Stranded Manatees Rescued By Huge Team Effort
Watch a montage of photos and video footage from the capture and release of the stranded manatees. (©Cora Berchem, Save the Manatee Club)
In early September, Hurricane Hermine swept into Florida and delivered eight manatees to a golf course pond in Crystal River after a nearby Kings Bay canal was flooded. When the flood waters receded, the manatees became stranded in the pond.
Staff at the Plantation golf course reported the manatees to the Florida Fish and Wildlife Conservation Commission (FWC). The pond was full of hydrilla, a favorite food of manatees, so there was no worry that the manatees had enough to eat, but it was important to capture the stranded mammals and release them back into their natural aquatic environment.
On Thursday, September 15th, coordinated by the FWC, about 100 people worked to help capture the manatees and release them back into Kings Bay.

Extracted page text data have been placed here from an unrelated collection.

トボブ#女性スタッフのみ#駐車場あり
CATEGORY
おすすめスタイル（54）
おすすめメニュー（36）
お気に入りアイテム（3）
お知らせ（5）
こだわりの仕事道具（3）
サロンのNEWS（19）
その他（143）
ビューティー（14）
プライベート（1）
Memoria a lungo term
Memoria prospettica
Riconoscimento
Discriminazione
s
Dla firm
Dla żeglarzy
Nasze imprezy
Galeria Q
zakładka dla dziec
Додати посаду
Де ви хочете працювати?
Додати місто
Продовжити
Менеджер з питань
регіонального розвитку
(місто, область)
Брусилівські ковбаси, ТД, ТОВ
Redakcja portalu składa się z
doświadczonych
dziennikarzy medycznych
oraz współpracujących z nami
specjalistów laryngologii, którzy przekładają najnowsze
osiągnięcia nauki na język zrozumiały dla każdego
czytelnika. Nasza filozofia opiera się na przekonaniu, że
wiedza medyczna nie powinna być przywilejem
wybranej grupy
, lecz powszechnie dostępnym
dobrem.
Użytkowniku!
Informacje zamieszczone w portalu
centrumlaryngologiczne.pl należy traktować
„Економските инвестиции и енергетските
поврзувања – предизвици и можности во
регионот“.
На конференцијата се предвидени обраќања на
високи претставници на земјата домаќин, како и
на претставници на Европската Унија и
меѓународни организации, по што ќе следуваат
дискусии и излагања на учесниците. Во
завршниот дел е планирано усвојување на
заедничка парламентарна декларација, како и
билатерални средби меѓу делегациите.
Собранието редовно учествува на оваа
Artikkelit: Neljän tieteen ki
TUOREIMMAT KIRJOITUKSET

Staff and volunteers from many groups, local businesses, and agencies participated, including Save the Manatee Club, the U.S. Fish and Wildlife Service, Crystal River National Wildlife Refuge, USGS Sirenia Project, University of Florida, Clearwater Marine Aquarium, and Tampa’s Lowry Park Zoo. “It was a HUGE team effort,” said Save the Manatee Club’s Cora Berchem, who participated. “We assisted with spotting manatees, setting the net, pulling the manatees on land, getting them on the stretcher, getting them on the trailer to transport for a health assessment, and releasing them back out into open water.” Kayakers and people stationed in the pond also helped out by slapping the water to drive the manatees to a capture area. Three of the manatees captured on Thursday were females with calves, and all four of the adults have been known to frequent the Crystal River area. An eighth manatee was captured and released the next day.
Many thanks to all who put in long hours on an often rainy day to help out on the capture and release of the stranded manatees!